Ecuadorians have voted to ban oil drilling in one of the most biodiverse places on the planet, the Yasuní National Park, situated in the Amazon rainforest.
With more than 92% of the votes counted, nearly 59% of voters rejected the oil drilling while 41% voted in favor, according to the National Electoral Council of Ecuador (CNE) on Monday morning.
The referendum comes as the impacts of human-caused climate change accelerate, as the world continues to burn fossil fuels. Last month was the planet’s hottest June on record, and some scientists warn that the Amazon is heading towards a dangerous tipping point.
The Yasuní National Park park spans around 1 million hectares (2.5 million acres) at the meeting point of the Amazon, the Andes and the Equator. Just one hectare of Yasuní land supposedly contains more animal species than the whole of Europe and more tree species than exist in all of North America.
But underneath the park lies Ecuador’s largest reserve of crude oil.
In 2007, President Rafael Correa proposed that the international community give Ecuador $3.6 billion to leave Yasuní undisturbed. But the plan failed.
In 2016, the Ecuadorian state oil company began drilling in Block 43 – around 0.01% of the National Park – which today produces more than 55,000 barrels a day, amounting to around 12% of Ecuador’s oil production.
Yasunidos, an environmental collective, has been pushing for the vote to ban drilling in the park for a decade. In May they and other groups secured a victory when the country’s constitutional court authorized the vote to be included on the ballot of the presidential election held on August 20.

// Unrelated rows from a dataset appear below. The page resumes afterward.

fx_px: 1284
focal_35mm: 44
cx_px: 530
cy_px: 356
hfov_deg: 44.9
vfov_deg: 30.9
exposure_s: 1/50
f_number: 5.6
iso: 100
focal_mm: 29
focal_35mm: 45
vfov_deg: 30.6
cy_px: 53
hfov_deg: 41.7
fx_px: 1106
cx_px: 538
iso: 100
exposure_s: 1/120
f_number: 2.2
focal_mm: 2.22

Some politicians, including energy minister Fernando Santos, have argued that a ban it would have negative impacts on Ecuador’s economy.
“It could cause huge damage to the country,” Santos told local radio in June, according to a Reuters report, estimating the country could lose $1.2 billion in revenues. He also denied there has been environmental harm from the drilling.

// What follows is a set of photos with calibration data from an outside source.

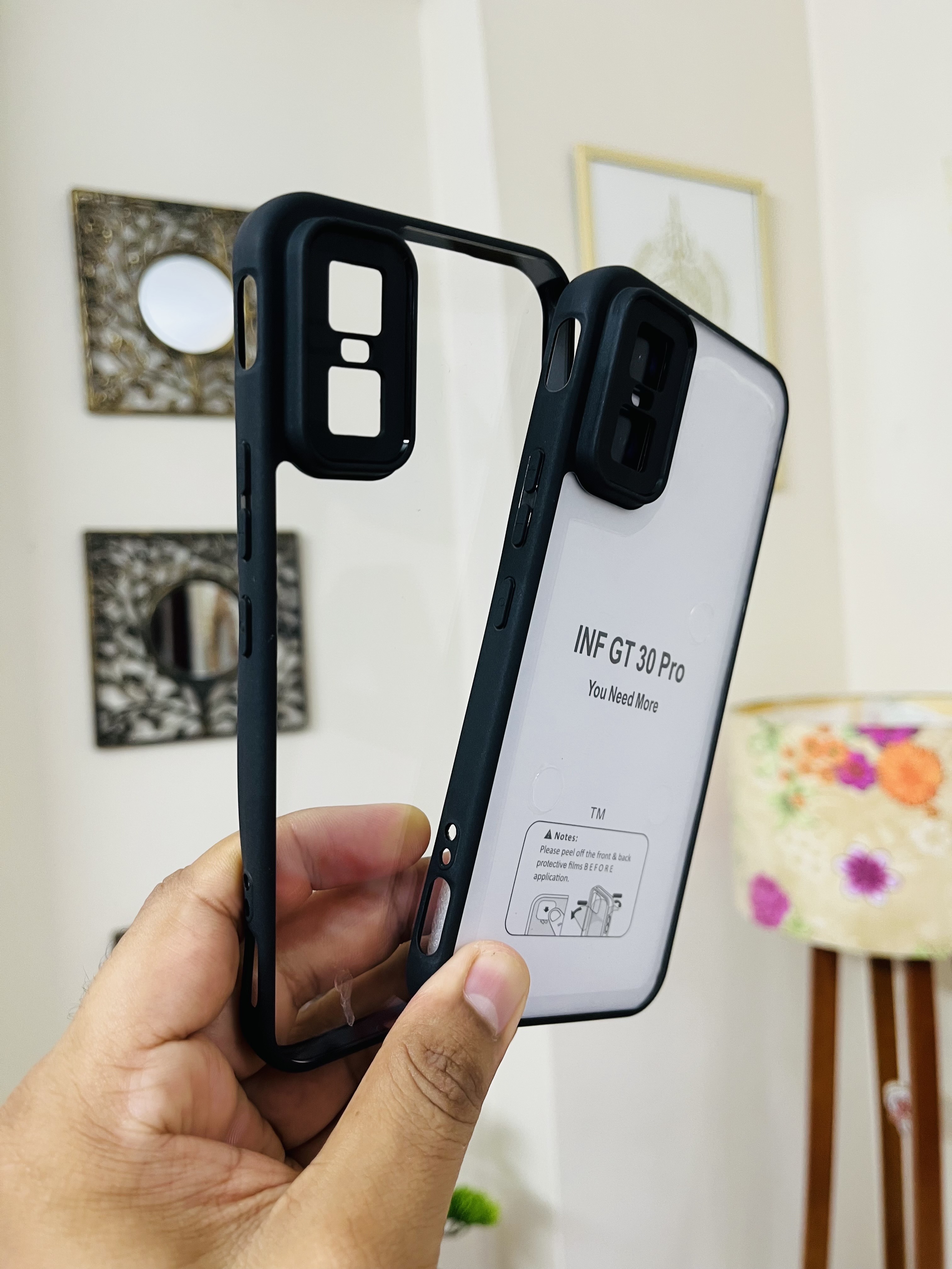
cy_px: 634
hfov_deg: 53.1
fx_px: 953
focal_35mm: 26
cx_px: 476
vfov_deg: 67.3
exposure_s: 1/50
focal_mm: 5.1
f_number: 1.6
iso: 80
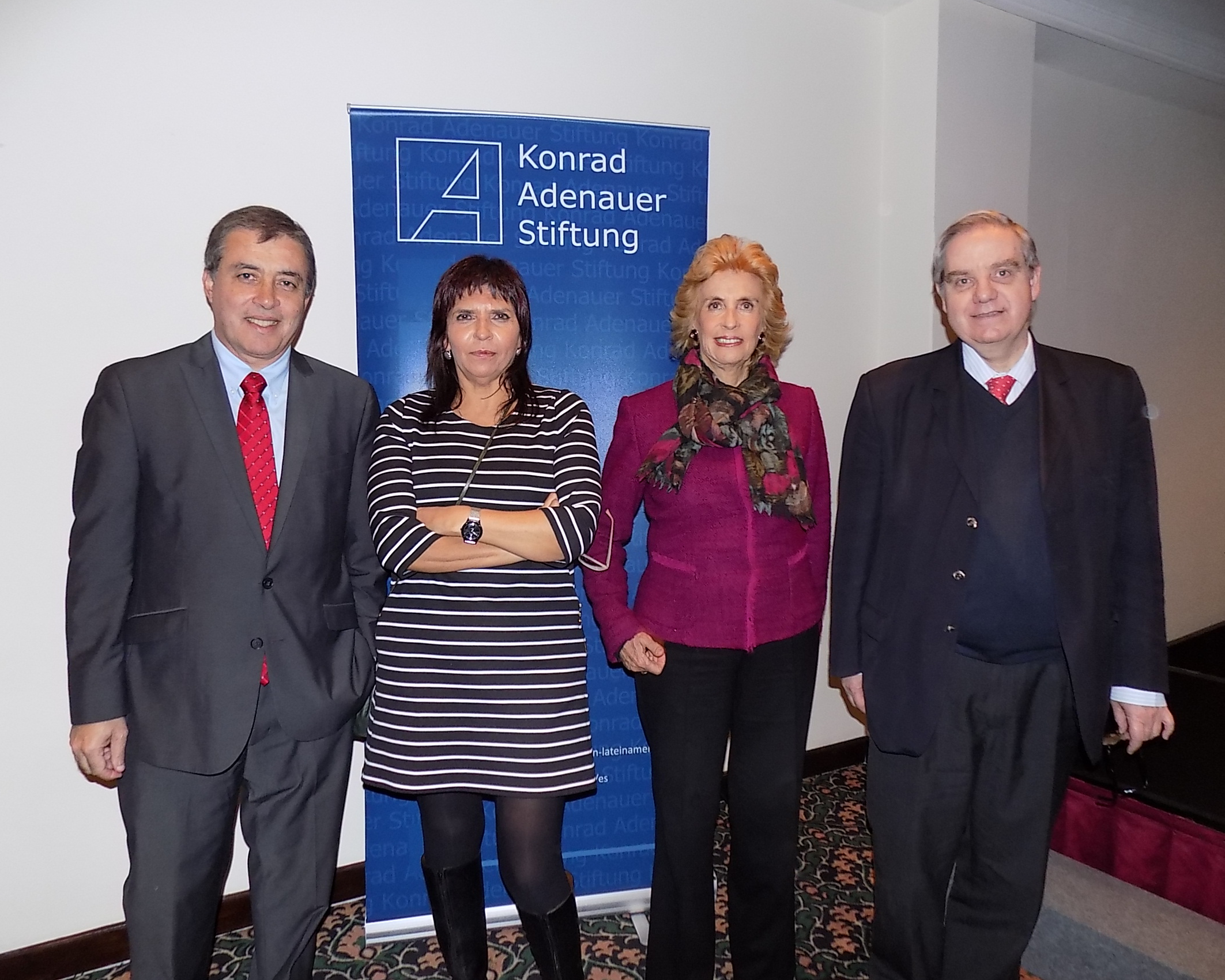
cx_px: 611
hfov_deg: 70.3
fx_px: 870
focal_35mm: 24
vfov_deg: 58.8
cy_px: 490
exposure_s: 1/30
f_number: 3.1
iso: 200
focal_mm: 4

But environmental and Indigenous groups argued that Ecuador needs to move away from fossil fuels and protect the Amazon, saying that other economic activities such as eco-tourism could help fill the gap.

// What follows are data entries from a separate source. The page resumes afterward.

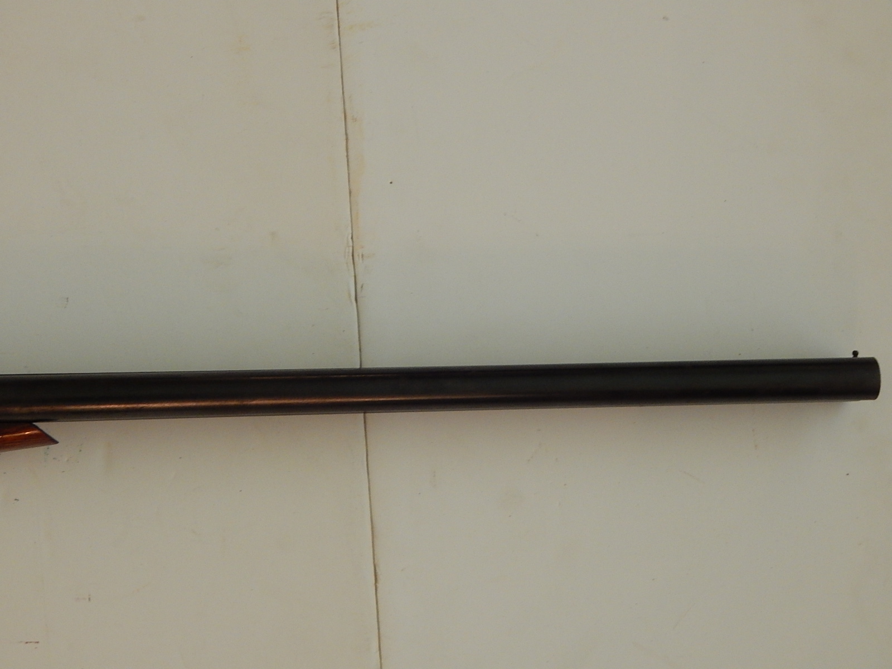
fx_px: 1933
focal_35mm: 75
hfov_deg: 26.0
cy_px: 334
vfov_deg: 19.6
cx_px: 446
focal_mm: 13.5
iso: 360
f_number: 4.2
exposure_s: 1/30
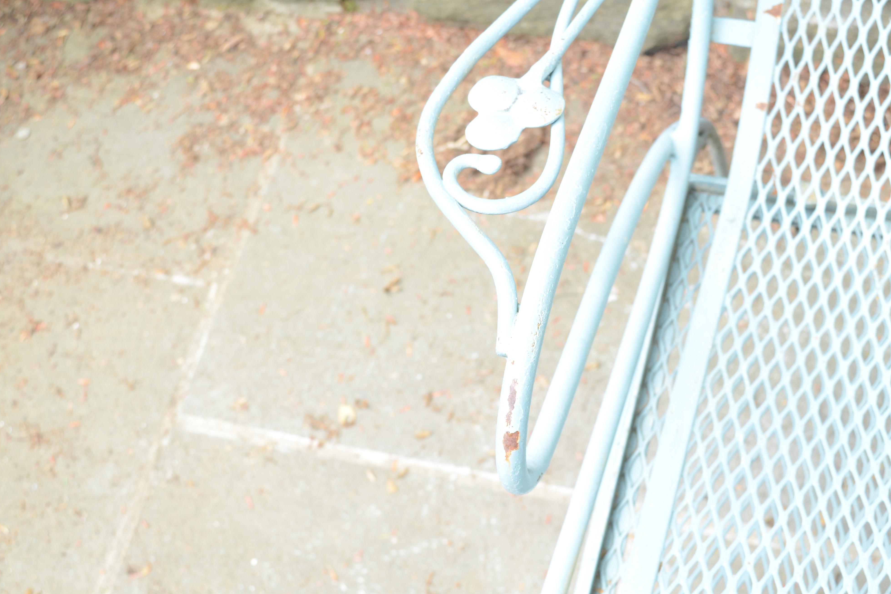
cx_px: 519
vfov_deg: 26.7
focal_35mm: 51
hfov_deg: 39.0
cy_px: 293
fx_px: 1253
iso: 500
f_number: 5.6
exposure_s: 1/160
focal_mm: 27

“This referendum presents a huge opportunity for us to create change in a tangible way,” Helena Gualinga, an Indigenous rights advocate from a remote village in the Ecuadorian Amazon, told CNN.
In a post on X (the platform formerly known as Twitter), Yasunidos called the result “a historic victory for Ecuador and for the planet!”
Mitch Anderson, executive director of the non-profit Amazon Frontlines, said in a statement: “In one fell swoop, the Ecuadorian people struck a mighty blow to the oil industry, protected one of the most biodiverse forests in the Amazon, and showed the world what grassroots climate action really looks like.”
But Fernando L. Benalcazar, a senior consultant at APD Proyectos, which works with the extractive industry, said that Ecuadorians had voted to ban drilling “without understanding the implications for the economic and social development of Ecuador.”
“This decision brings a tremendous financial burden, hard to be offset in the short term,” he told CNN.
The referendum took place alongside the presidential and legislative elections on Sunday.
Luisa González, of the Movimiento Revolución Ciudadana party, took the lead in the first round of the elections, which have been marred by political assassinations and violence driven by criminal organizations vying to control the country’s drug trafficking routes.
González will face second-place finisher Daniel Noboa in a run-off election in October as no candidate won more than 50% of the ballot.